How was this even so offensive, anyway? I’m not always a fan of Jimmy Carr, but this is a brilliant joke. It oozes with admiration for those who ought to be admired, and it kicks out, with a fury, against the waste of it all, the perfect bodies so brutally vandalised for nothing. It’s a joke, almost, without a butt. So no, I don’t think Patrick Mercer was really offended, any more than Bob Ainsworth was, or Liam Fox, or any of the newspapers either. I think they all just decided that they ought to be, and then stopped thinking. Honestly, the fuss we make about libel laws, and discrimination laws, and the effect that whoever we do or don’t let on to Question Time has on free speech, and all that guff. What we ought to be worried about, blatantly, is this. It’s the moral dictatorship of idiots. It’s the way that certain topics become unmentionable, not because you’ll be jailed for saying the wrong thing, but because saying anything at all will spark a deafening and indignant squawking from a horde of people who haven’t really been listening.
To my old college in Cambridge last week to give a talk. I graduated from Emmanuel just over a decade ago, when that nice Mr Blair was all shiny and new. Students have changed.
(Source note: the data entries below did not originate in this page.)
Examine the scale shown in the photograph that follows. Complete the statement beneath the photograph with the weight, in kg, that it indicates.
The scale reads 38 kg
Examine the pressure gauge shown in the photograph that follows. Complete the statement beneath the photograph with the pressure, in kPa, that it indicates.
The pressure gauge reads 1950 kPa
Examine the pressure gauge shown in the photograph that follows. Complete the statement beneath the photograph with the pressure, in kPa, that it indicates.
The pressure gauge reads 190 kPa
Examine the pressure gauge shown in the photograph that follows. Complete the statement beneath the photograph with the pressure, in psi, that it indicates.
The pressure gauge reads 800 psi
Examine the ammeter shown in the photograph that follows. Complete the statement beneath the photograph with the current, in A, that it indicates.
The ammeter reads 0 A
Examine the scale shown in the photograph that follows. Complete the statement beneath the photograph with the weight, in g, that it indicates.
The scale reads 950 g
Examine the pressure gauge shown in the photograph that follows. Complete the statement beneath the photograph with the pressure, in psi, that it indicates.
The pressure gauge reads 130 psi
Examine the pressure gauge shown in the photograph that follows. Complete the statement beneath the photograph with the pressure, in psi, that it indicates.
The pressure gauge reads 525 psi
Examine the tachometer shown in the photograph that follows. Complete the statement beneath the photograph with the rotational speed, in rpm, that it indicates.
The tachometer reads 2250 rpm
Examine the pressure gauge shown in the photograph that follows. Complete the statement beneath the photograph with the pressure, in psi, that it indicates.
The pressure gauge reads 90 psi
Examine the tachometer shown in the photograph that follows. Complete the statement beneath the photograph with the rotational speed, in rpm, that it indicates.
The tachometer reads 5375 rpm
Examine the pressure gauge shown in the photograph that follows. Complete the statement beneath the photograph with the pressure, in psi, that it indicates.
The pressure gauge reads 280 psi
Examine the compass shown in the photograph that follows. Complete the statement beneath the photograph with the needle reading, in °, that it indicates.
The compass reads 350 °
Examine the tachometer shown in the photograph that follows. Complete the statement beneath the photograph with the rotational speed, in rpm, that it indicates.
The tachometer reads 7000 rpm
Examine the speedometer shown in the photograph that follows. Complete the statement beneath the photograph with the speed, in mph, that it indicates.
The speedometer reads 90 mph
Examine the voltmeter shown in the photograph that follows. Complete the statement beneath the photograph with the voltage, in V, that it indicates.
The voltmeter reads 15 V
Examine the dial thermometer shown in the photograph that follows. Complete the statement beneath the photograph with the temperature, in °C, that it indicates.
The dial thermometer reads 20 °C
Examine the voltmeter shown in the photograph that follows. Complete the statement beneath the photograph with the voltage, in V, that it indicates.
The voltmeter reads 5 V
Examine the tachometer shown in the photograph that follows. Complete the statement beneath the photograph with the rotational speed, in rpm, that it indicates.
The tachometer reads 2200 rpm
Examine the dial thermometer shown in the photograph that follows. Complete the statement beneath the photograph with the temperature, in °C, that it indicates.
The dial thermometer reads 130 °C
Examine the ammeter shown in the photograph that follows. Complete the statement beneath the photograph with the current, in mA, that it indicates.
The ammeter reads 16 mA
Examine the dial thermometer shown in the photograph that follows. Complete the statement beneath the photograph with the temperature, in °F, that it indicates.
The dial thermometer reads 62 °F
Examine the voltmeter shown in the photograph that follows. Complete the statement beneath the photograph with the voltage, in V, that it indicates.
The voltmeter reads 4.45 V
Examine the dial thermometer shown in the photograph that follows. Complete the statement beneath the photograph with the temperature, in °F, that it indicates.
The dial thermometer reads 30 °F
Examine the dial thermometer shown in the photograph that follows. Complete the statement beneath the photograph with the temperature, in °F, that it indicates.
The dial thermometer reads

I wonder if one could chart the general improvements in the British standard of living over the past ten years by looking at the circumstances of the average Oxbridge undergraduate. I think you probably could. In my day we had one telephone to a staircase, and left messages on each other’s doors. They all have mobiles. We wore jeans and fleeces, shopped second-hand and bought exciting t-shirts at markets. Now they’re all gleaming and Topshop and H&M. When we wrote essays, we used pens. Hilarious. Remember pens? Do students still use pens? Can they?
What grabbed me the most, though, were the bikes. I had two bikes as a student. The first was a rust heap, bought for £15, which nearly killed me midway through my second year when the front axle suddenly sheered in half on a hill. The second, at £35, was an investment. God knows what that was. Black, repainted, ancient. These days, the bike sheds at Emmanuel are a gleaming swirl of Ridgeback, Giant, Brompton, Claude Butler and Dahon. They put the racks under the Times to shame. I didn’t see inside any rooms, so I can’t tell you about flat-screen TVs and Nintendo Wiis. I’d bet there were plenty. These students, they don’t do shabby. They don’t have to.
I doubt they have much more money than we did. It just goes a lot further. And because of that, I’d imagine, their expectations go further, too. I know that environmentalism is a dirty word in these parts, particularly with him on the page next door, but for me it shook the received wisdom that the young have these things sorted, and it’s us aged old gits over 30 who are ruining the world with our profligate and excessive lifestyles. Rubbish. Next to them, we’re all basically Gandhi.